▶ **TASK REQUIREMENTS**
Convert everything in the rows from the line containing "right shoulder: (368, 108, -13)" down to the line containing "right elbow: (268, 167, 11)", both included, into a Markdown table with the columns Number and Line, numbering each line and skipping blank ones. Leave the pictures out of the answer.

▶ **GIVEN RECORDS**
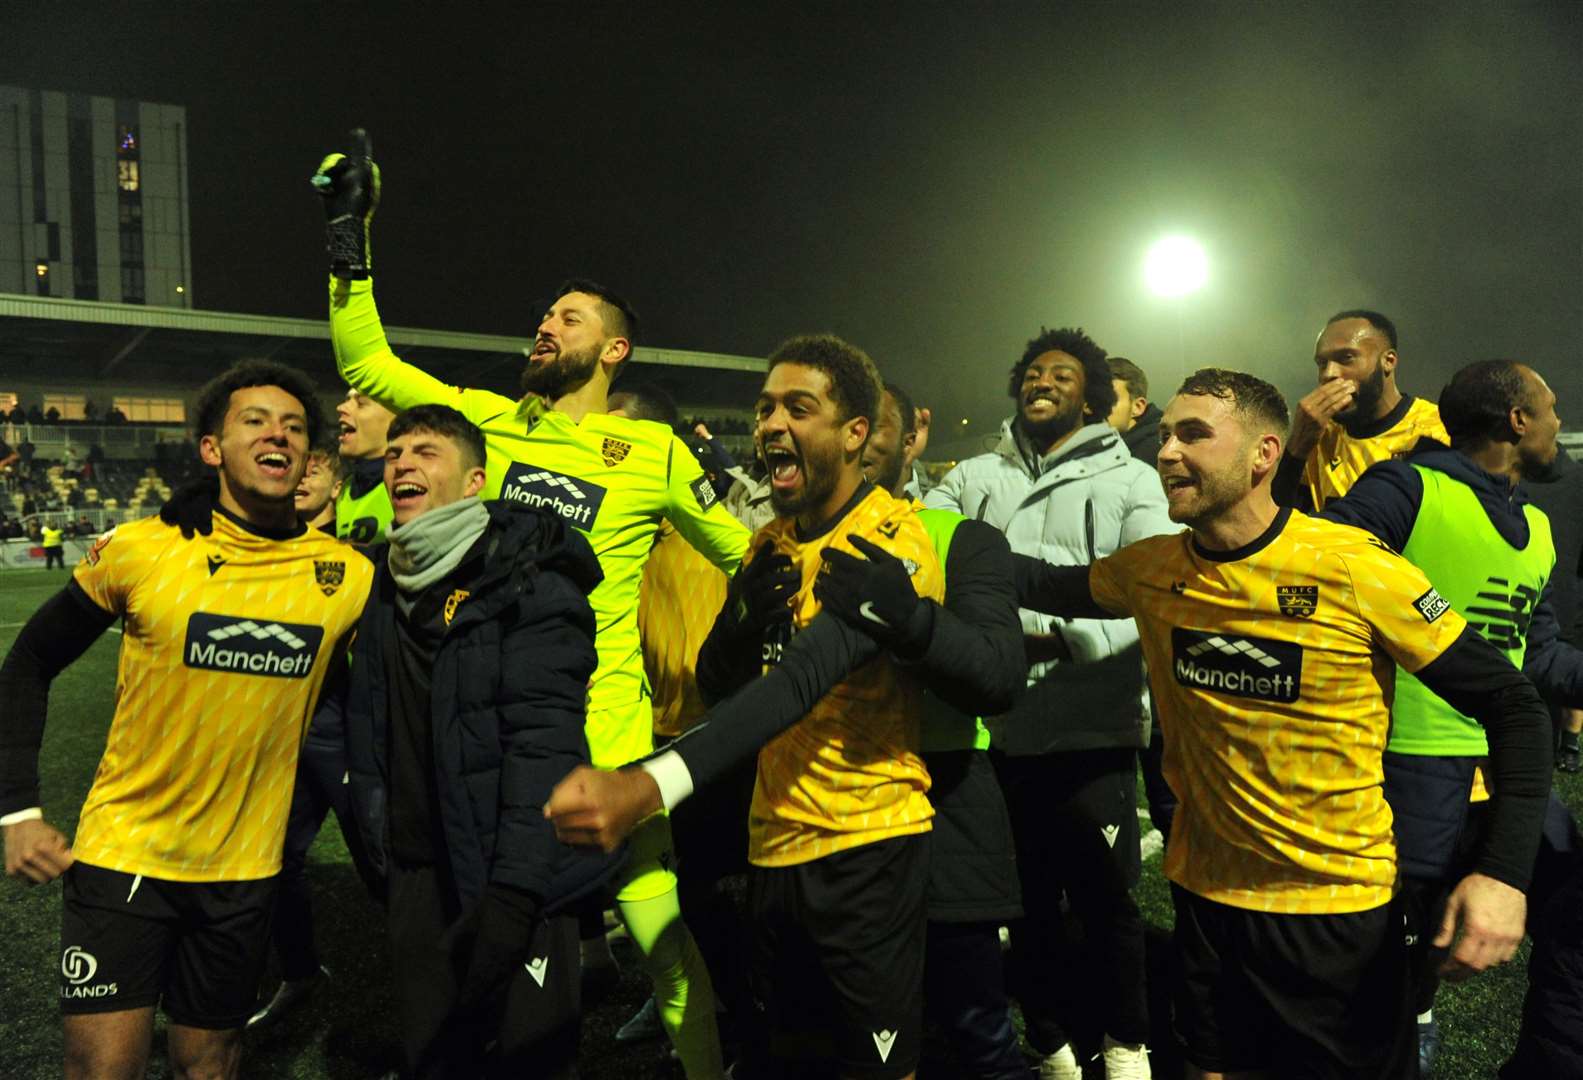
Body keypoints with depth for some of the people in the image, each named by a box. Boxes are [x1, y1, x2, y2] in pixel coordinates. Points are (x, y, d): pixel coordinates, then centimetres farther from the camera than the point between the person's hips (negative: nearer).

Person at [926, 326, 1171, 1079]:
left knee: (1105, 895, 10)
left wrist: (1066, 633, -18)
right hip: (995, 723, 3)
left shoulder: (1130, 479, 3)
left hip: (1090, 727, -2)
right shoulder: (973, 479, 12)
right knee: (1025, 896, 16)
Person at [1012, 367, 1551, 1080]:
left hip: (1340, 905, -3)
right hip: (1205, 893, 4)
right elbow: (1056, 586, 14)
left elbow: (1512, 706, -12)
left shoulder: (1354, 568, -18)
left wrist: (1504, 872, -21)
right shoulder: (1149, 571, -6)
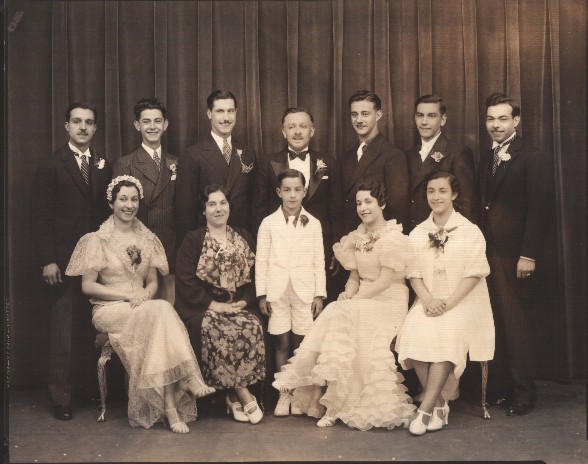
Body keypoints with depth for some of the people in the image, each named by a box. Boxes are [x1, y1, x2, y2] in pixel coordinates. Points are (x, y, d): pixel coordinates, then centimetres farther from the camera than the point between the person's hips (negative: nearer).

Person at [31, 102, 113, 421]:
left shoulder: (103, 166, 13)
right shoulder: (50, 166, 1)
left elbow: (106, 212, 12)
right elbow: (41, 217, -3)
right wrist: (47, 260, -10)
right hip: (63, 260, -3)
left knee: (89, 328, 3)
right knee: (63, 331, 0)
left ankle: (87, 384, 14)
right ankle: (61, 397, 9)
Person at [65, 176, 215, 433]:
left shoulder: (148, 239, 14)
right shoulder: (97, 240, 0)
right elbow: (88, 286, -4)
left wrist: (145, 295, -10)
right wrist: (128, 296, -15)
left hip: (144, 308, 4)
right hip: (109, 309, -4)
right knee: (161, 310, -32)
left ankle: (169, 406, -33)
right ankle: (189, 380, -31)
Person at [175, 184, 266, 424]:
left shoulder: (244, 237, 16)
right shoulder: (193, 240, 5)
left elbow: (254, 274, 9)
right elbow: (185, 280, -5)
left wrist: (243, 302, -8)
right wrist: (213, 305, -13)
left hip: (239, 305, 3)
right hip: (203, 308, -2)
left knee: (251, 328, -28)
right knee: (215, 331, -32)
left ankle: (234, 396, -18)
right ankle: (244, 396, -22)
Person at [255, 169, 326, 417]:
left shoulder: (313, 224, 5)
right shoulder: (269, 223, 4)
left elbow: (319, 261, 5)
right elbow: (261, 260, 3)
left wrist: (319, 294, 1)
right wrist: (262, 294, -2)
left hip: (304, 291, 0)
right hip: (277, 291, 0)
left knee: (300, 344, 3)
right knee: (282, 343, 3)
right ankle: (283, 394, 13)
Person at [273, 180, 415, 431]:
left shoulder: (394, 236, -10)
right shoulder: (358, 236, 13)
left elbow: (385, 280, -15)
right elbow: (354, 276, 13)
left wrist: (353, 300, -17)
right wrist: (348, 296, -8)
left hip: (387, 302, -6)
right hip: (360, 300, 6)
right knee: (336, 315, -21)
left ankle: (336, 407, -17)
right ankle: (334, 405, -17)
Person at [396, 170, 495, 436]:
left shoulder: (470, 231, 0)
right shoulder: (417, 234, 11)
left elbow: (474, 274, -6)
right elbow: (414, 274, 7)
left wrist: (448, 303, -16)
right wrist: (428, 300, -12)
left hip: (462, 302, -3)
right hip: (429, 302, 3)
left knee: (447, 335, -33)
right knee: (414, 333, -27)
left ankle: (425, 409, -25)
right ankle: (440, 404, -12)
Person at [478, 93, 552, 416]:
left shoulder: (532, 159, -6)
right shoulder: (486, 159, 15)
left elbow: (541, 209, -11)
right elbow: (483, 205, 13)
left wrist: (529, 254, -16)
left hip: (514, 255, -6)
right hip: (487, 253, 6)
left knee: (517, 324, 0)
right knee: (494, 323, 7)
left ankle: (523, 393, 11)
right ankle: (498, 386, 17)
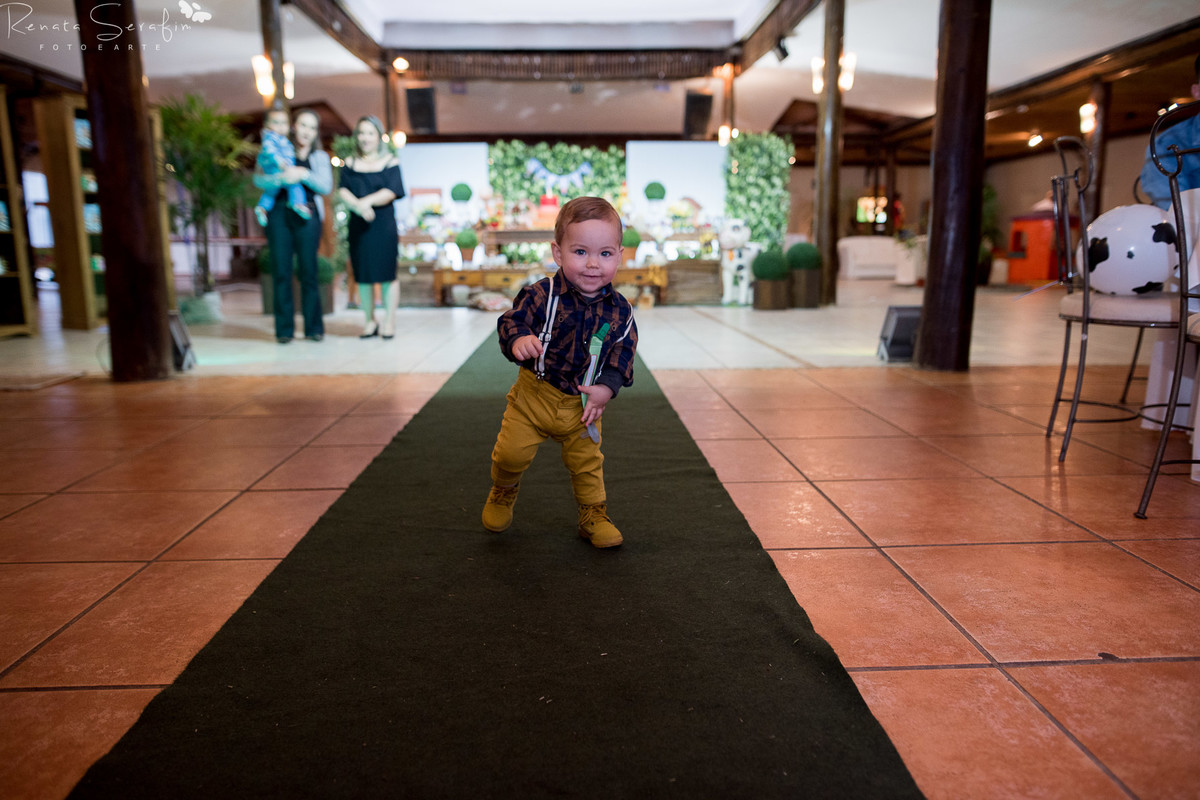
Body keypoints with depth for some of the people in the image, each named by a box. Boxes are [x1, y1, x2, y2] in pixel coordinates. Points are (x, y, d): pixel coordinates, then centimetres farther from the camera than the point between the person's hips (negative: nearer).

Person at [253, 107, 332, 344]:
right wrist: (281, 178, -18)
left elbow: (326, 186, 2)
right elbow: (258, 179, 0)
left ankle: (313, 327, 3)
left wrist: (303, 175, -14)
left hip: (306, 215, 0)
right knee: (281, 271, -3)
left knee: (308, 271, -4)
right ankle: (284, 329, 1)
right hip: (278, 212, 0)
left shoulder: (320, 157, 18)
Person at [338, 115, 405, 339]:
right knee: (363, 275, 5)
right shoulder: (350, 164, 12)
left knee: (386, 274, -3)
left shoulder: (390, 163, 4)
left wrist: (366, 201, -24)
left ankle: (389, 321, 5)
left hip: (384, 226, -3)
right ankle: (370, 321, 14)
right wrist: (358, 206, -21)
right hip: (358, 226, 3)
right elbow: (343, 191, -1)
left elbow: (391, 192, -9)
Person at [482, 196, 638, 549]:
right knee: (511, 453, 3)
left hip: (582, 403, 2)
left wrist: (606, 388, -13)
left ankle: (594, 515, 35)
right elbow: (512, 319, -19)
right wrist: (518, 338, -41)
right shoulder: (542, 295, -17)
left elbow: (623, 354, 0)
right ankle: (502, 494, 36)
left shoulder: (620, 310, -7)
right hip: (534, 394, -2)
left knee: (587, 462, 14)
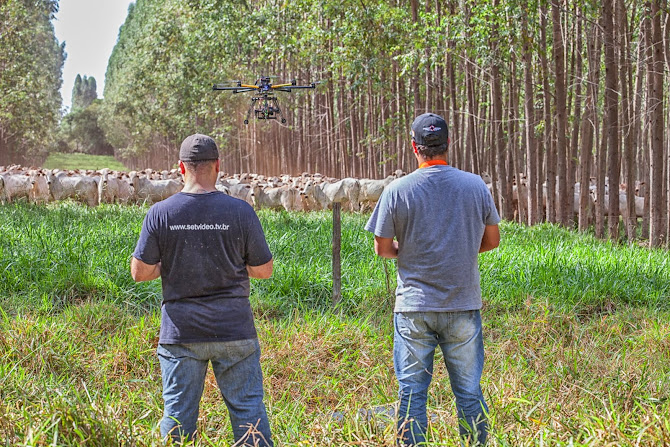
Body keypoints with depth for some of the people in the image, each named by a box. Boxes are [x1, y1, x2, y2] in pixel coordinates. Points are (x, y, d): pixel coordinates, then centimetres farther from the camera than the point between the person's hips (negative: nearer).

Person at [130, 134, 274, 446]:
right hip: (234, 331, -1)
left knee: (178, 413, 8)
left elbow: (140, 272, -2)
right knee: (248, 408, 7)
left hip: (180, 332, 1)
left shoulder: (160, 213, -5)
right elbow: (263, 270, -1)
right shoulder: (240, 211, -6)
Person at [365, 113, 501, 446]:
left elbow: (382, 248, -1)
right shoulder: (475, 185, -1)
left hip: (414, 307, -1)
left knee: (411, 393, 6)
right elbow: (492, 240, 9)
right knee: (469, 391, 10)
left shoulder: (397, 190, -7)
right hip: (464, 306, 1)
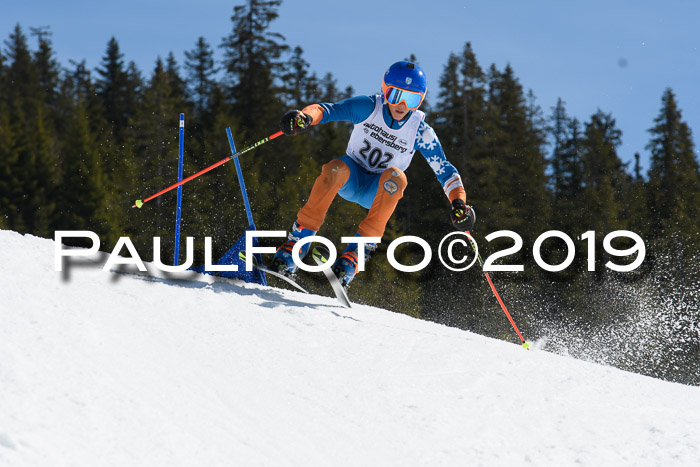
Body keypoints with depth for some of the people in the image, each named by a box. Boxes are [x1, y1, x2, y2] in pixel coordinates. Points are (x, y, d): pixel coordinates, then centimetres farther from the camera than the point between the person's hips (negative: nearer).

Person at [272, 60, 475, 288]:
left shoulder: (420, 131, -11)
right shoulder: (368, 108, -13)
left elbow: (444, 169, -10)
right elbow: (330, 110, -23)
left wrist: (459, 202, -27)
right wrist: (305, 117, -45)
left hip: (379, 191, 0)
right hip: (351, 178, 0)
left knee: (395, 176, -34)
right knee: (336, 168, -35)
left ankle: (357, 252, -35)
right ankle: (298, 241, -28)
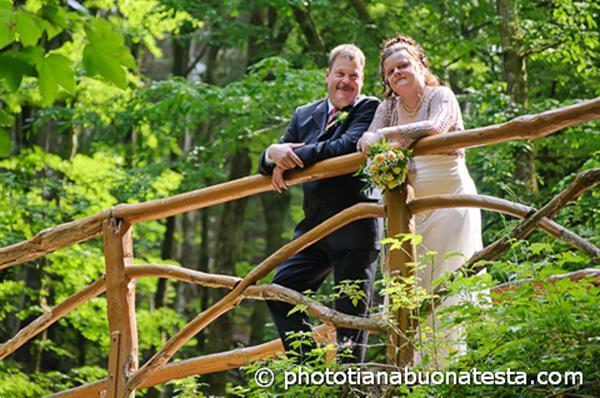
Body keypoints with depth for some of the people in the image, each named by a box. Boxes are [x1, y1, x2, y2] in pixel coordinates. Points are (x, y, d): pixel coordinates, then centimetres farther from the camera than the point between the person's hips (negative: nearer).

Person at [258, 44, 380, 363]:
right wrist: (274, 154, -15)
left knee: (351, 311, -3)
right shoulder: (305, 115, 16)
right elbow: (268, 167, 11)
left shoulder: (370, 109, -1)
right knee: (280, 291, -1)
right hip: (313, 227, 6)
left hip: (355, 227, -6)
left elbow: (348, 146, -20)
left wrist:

▶ **OUTPUT FOR THIS TASK**
| Number | Line |
|---|---|
| 1 | right shoulder: (368, 108, -13) |
| 2 | left elbow: (444, 169, -10) |
| 3 | right elbow: (330, 110, -23) |
| 4 | left wrist: (459, 202, -27) |
| 5 | right wrist: (305, 117, -45) |
| 6 | left hip: (379, 191, 0) |
| 7 | right hip: (351, 178, 0) |
| 8 | left knee: (395, 176, -34) |
| 9 | right knee: (336, 168, -35) |
| 10 | left ankle: (357, 252, -35) |
| 11 | right ankle: (298, 241, -28) |
| 12 | Body keypoints with depth for some of the people in the image, each named by a box. Boxes are [x1, y1, x2, y2] in pixel coordinates. Points are (x, y, d): pixel coordinates, then centimetres farther from the camera than the point between the person's hips (negative: nearer). |
| 13 | Person at [258, 44, 380, 363]: |
| 14 | right wrist: (274, 154, -15) |
| 15 | left knee: (351, 311, -3) |
| 16 | right shoulder: (305, 115, 16) |
| 17 | right elbow: (268, 167, 11) |